■ **Task instructions**
Print the passage of the secure software development talk announcement between "Speaker: Wendy Istvanick, ThoughtWorks" and "of secure software.", inclusive.

■ **Provided text**
◇ ◇ ◇ ◇ ◇

Secure Software Development: Principles and Practice

When: Monday, October 9, 2017
Where: PGH 563
Time: 11:00 AM – 12:30 PM

Speaker: Wendy Istvanick, ThoughtWorks

Host: Dr. Omprakash Gnawali

Security breaches are becoming more commonplace in today's world. One time security reviews just prior to release and static code analysis don't catch all critical vulnerabilities. Capturing them on a continuous basis as code is written forces us to think about how to secure the applications we are building from the start rather than waiting until the end. Following an Agile software process and incorporating these checks into our Continuous Delivery practices enables this. I cover how to incorporate a number of tools, available for multiple languages that facilitate the development of secure software.

Bio:

Wendy Istvanick has been a developer with ThoughtWorks for over 20 years and has enjoyed solving technical problems and making people happy along the way. She also loves to travel. So life as a consultant has been great, giving her many chances to enable solutions while
 living in places she never would have dreamed of living while growing up, including Brazil, France, India, and Zambia. In addition to coding on many projects she has had the opportunity to facilitate training both internal to ThoughtWorks and at client sites over the years thus being able to share her craft with others. Most recently this includes delivering application security training to consultants around the globe, including training other trainers to deliver the same material.

◇ ◇ ◇ ◇ ◇

■ **Stored data**
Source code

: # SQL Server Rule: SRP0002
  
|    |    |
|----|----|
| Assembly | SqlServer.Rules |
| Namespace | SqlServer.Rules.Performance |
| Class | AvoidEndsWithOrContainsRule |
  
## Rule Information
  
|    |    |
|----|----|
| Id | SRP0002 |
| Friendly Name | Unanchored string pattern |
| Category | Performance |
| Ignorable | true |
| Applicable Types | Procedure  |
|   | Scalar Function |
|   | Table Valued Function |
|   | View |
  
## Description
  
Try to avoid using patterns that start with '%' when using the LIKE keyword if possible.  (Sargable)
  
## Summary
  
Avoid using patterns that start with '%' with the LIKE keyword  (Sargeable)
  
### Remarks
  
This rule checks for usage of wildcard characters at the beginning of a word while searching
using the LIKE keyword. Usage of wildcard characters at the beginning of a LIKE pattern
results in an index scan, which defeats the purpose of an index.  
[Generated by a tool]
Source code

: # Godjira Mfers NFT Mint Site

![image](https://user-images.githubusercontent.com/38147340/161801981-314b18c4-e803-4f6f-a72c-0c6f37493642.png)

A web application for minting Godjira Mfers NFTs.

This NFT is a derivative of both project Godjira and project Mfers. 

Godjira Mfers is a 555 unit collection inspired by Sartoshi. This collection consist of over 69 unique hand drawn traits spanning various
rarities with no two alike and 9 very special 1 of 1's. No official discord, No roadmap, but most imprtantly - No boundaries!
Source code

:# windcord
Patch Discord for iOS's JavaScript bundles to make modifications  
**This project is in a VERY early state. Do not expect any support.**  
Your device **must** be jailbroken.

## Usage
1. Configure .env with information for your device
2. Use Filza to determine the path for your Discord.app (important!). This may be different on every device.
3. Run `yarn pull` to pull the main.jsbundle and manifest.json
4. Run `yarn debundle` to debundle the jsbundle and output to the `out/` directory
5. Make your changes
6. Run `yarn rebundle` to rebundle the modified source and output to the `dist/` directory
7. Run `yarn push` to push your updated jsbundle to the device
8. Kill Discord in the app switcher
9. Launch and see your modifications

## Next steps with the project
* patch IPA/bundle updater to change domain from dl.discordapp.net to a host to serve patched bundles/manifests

◇ ◇ ◇ ◇ ◇

■ **Result**
Speaker: Wendy Istvanick, ThoughtWorks

Host: Dr. Omprakash Gnawali

Security breaches are becoming more commonplace in today's world. One time security reviews just prior to release and static code analysis don't catch all critical vulnerabilities. Capturing them on a continuous basis as code is written forces us to think about how to secure the applications we are building from the start rather than waiting until the end. Following an Agile software process and incorporating these checks into our Continuous Delivery practices enables this. I cover how to incorporate a number of tools, available for multiple languages that facilitate the development of secure software.